Document segment:
########

Commodities / Crude Oil Jun 15, 2017 - 06:59 AM GMT

By: John_Mauldin


BY GEORGE FRIEDMAN AND JACOB L. SHAPIRO : There’s no end in sight to slumping oil prices. That’s good news for consumers, but a dire trend for major oil producers like Saudi Arabia and Russia. And now, rising US oil production and exports are contributing to the slump.

Last week, oil prices reached new lows for 2017, with Brent crude dipping below $48 per barrel and West Texas Intermediate dipping below $46. The drop has been attributed to an unexpected increase in US crude inventories.

Not only that, the US is raising oil exports since the US lifted a 40-year ban on these exports in 2015. This led to modest increases in oil exports in 2016, but high increases so far in 2017.

This is a key reason prices will remain low in the long term.

Why the US Exports More

It is worth remembering why the United States banned oil exports in 1975 (exceptions were allowed at the discretion of the president).

1970 set a record for the highest crude oil production in the US. The US was producing a lot, but it was also consuming a lot. That forced it to import more from OPEC states, which produced about 55% of the world’s oil in 1973.

This meant that OPEC could essentially control prices.

And after the US backed Israel in the 1973 Yom Kippur War, OPEC responded by raising oil prices. This created a fourfold jump in prices and a global oil shock.

One of the many ways the US responded was the 1975 Energy Policy and Conservation Act. This was designed to decrease its reliance on imports by banning oil exports. This would ensure US-produced oil is for domestic use only.

Fast-forward to today, and supply is no longer as big a concern.

The US has weaned itself off foreign oil, partly through technologies like hydraulic fracturing and horizontal drilling. In 2013, the US started producing more oil than it imported, and it hasn’t looked back.

US crude oil production has almost doubled since 2010 and is already exceeding forecasts for 2017.

But it’s not just the US production numbers that are making waves: It’s the spike in US crude oil exports.

The US exported 830,000 barrels of crude per day in March, a whopping 64.2% increase year over year.

In February, it exported 1.1 million barrels per day, a nearly 200% increase year over year. The February numbers are closer to the new norm, as the WSJ expects the US to export, on average, roughly 1 million barrels per day in 2017.

########

Dataset extract:

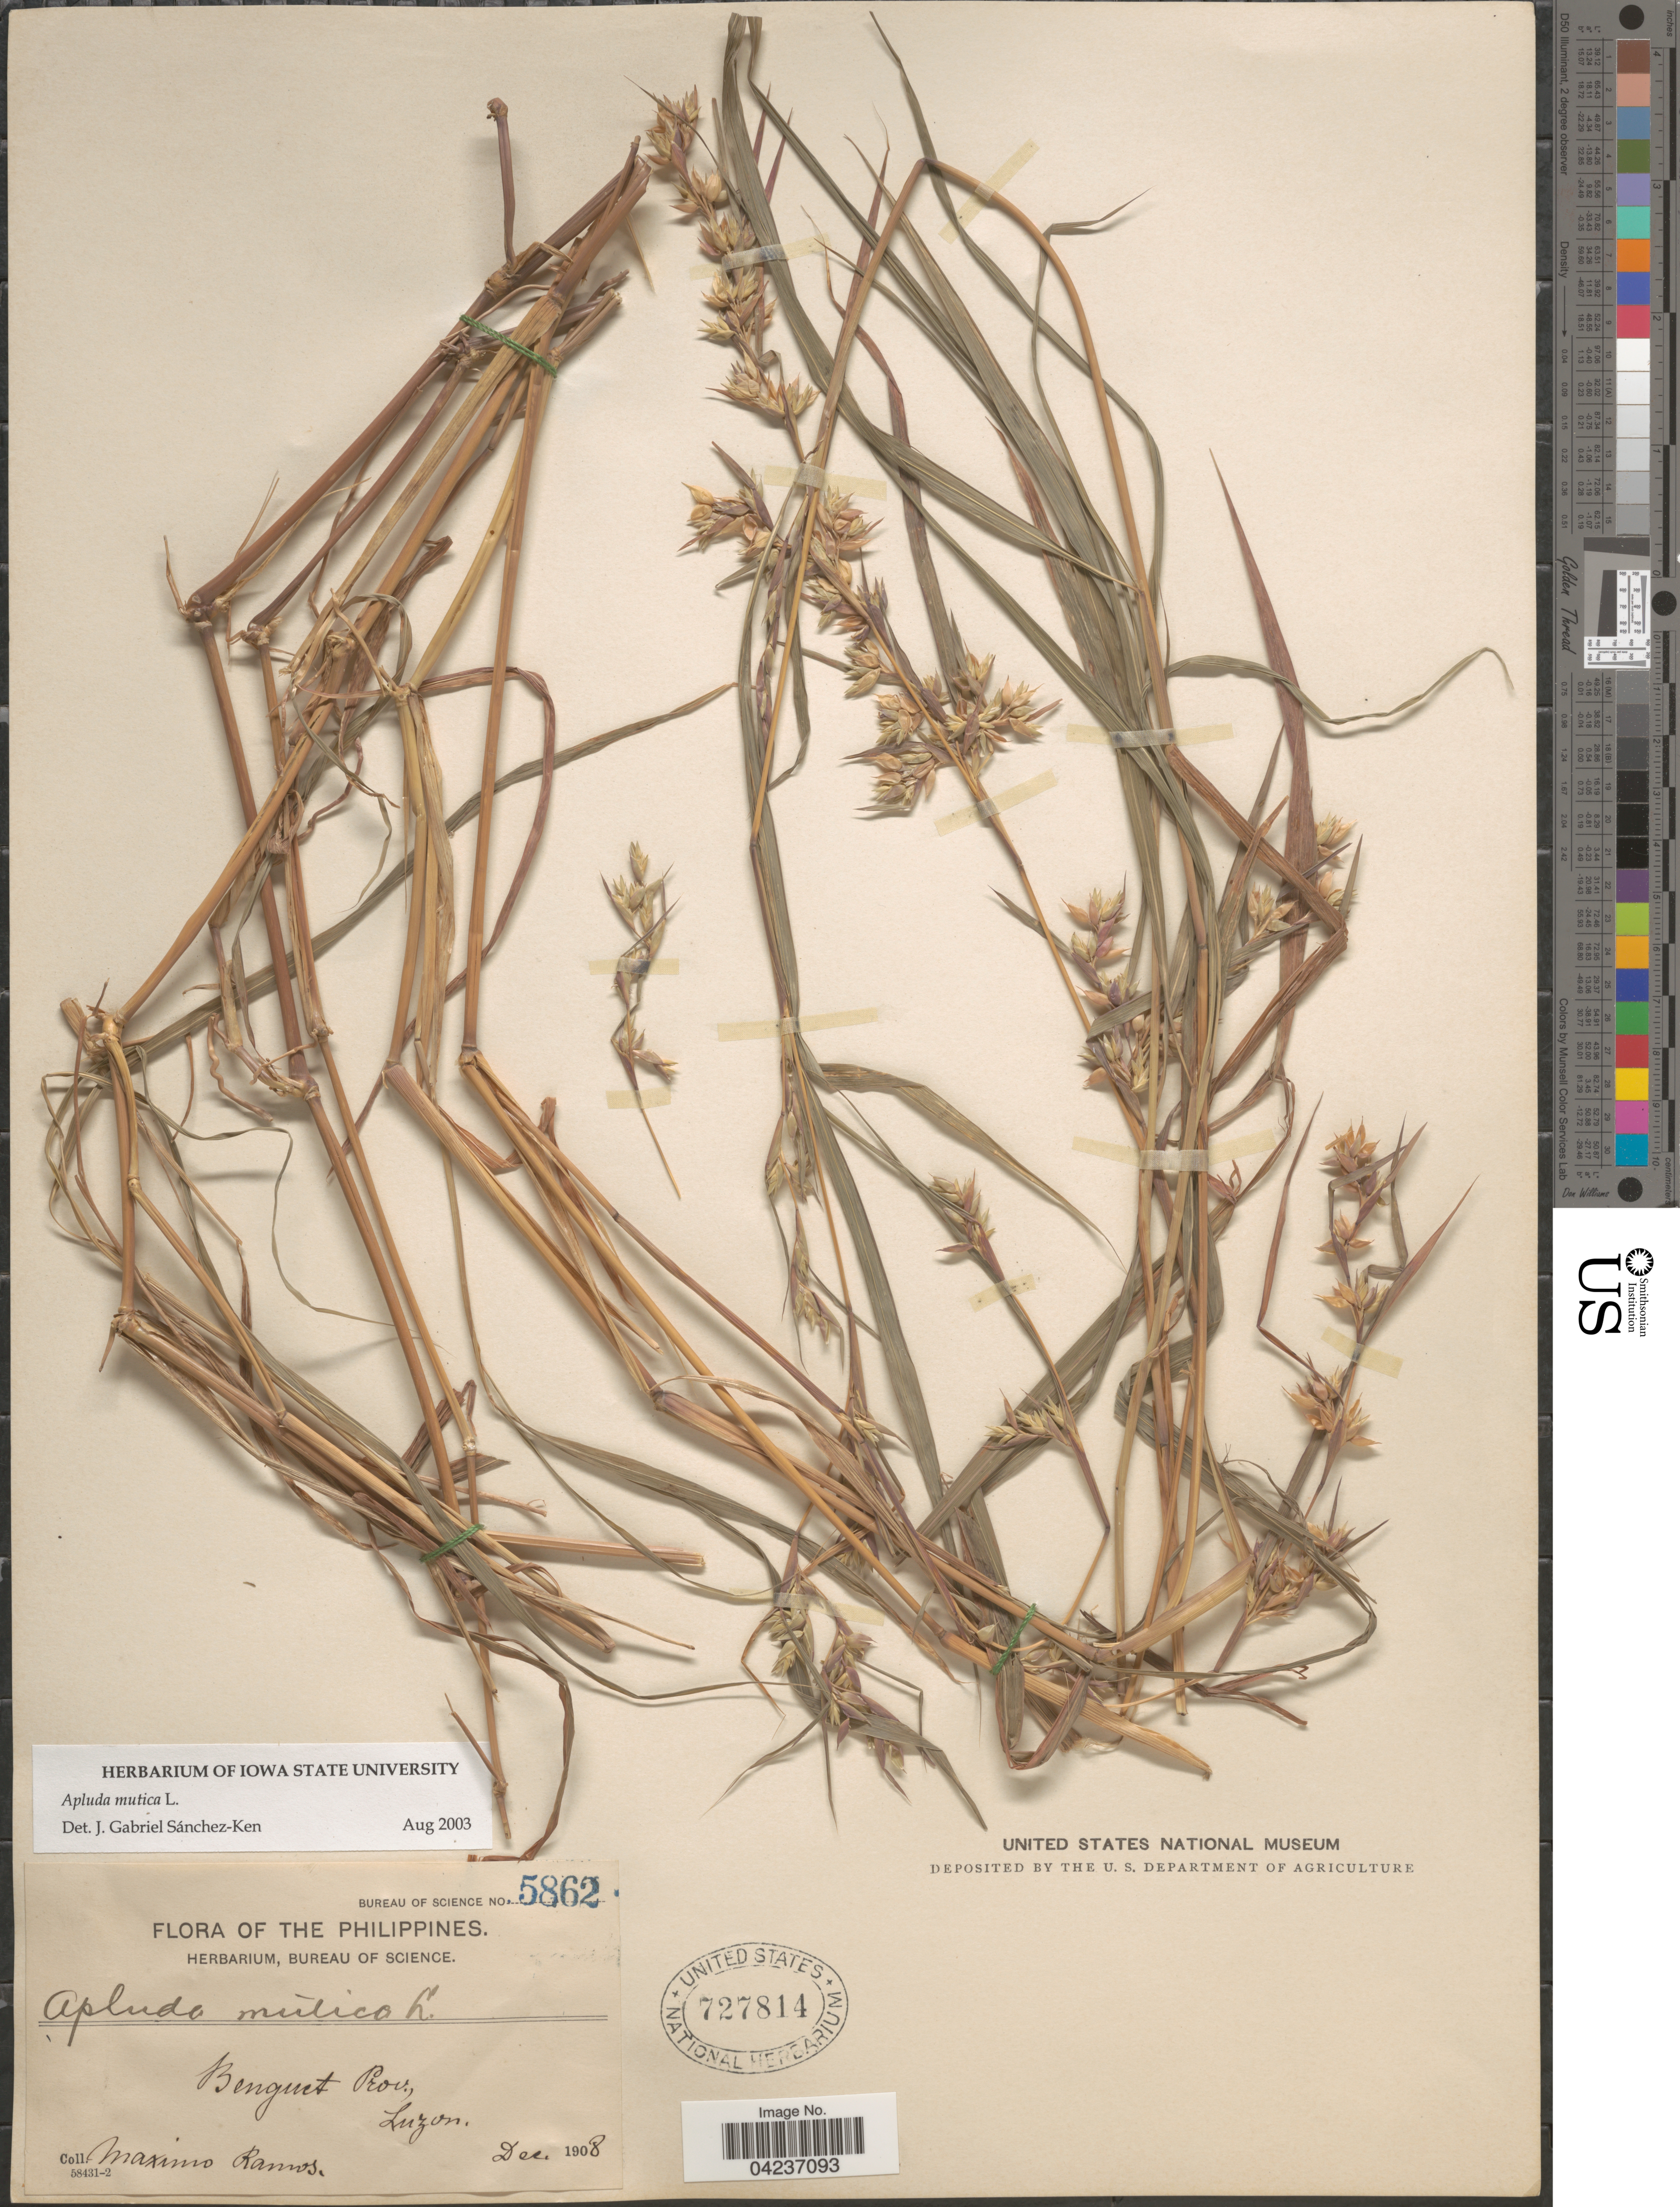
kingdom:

########

Brief: Output the oil-export passage verbatim, starting at "This is a key" and ending at "oil in 1973.". The listing has no role in this work.

Reply:
This is a key reason prices will remain low in the long term.

Why the US Exports More

It is worth remembering why the United States banned oil exports in 1975 (exceptions were allowed at the discretion of the president).

1970 set a record for the highest crude oil production in the US. The US was producing a lot, but it was also consuming a lot. That forced it to import more from OPEC states, which produced about 55% of the world’s oil in 1973.